Perhaps Google Glass or the augmented reality glasses prepared by Apple make us seasoned growers capable of carrying out a harvest in small spaces and with hardly any waste of water. In the next augmented gardening, the overlap of digital layers by software will indicate to the neophyte how and when to water and plant, enriching what we see by mixing synthetic scenarios with real scenarios. A new ultrasensory perception that will not require deep attention to the environment, where an almighty Siri will act as an expert planter and the wearer of the glasses will simply docilely follow the instructions that are given. We must be suspicious before giving this technology all the amazement it seems to demand before it is even ready.

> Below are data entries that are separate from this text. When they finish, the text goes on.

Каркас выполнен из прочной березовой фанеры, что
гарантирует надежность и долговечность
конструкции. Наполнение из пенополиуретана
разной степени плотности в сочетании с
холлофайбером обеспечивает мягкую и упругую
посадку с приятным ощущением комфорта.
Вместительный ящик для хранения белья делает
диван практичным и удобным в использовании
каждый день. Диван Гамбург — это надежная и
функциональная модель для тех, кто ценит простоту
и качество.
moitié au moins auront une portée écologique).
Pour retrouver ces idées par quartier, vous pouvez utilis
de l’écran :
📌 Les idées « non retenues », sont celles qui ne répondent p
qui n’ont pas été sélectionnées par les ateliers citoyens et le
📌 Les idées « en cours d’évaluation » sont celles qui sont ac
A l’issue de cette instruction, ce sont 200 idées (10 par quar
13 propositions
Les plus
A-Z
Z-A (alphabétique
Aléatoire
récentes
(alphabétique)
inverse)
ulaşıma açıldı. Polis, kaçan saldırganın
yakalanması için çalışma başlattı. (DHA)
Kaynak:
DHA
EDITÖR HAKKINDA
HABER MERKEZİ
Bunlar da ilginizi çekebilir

In the millennial environment of scarcity in the face of climate change and pandemics, some companies, such as Square Roots, propose vertical super-technological domestic farms focused on indoor cultivation for food self-sufficiency. Its scalable platform proposes the production of fresh and pesticide-free fruits and vegetables in urban areas throughout the year, while insisting on the training of future generations of digital farmers. The company, which owns production farms in New York and Michigan, plans to expand distribution centers across the United States through retail stores such as the Gordon Food Service. Its main goal is to achieve full traceability of when and how food is grown, and also who grows it, incorporating a whole new level of transparency into the food supply chain.

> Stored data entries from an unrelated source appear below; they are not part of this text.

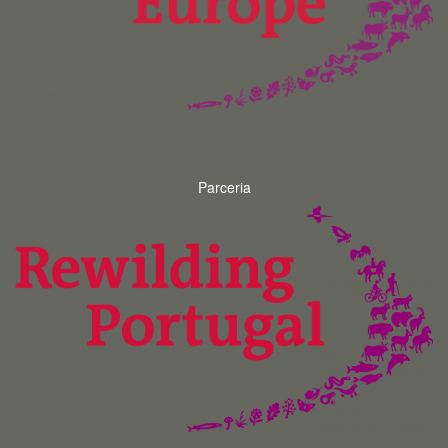
Parceria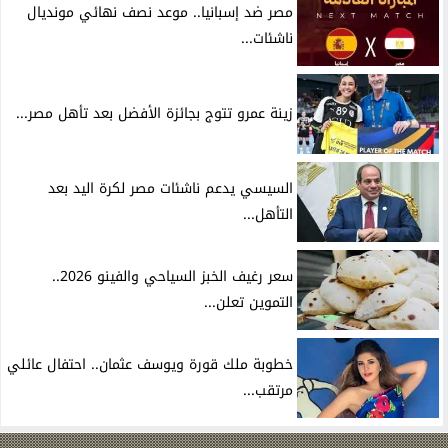
مصر ضد إسبانيا.. موعد نصف نهائي مونديال
ناشئات...
زينة عمرو تتوج بجائزة الأفضل بعد تأهل مصر...
السيسي يدعم ناشئات مصر لكرة اليد بعد
التأهل...
سعر رغيف الخبز السياحي والفينو 2026..
التموين تعلن...
خطوبة ملك قورة ويوسف عثمان.. احتفال عائلي
مرتقب...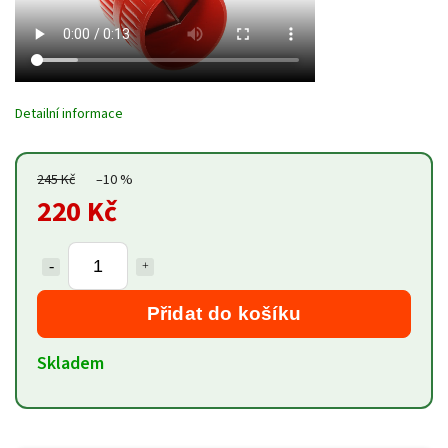
Detailní informace
245 Kč
–10 %
220 Kč
Přidat do košíku
Skladem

To do this, its vertical climate controlled indoor agriculture farms are equipped with apps and digital protocols that scan multiple QR codes. Their crops use hydroponic technology, which requires 90% less water than conventional technology. Their farms, built inside renovated shipping containers with their own programmable climate, are able to grow fresh food 365 days a year without the need for pesticides. A revolutionary idea for local agriculture.

Technology promises once again to alter the way the world works. Who knows. Perhaps these digital and personalized systems would help humanity to feed itself in a fairer and healthier way. And these new habits could contribute to greater well-being for people and also for the planet.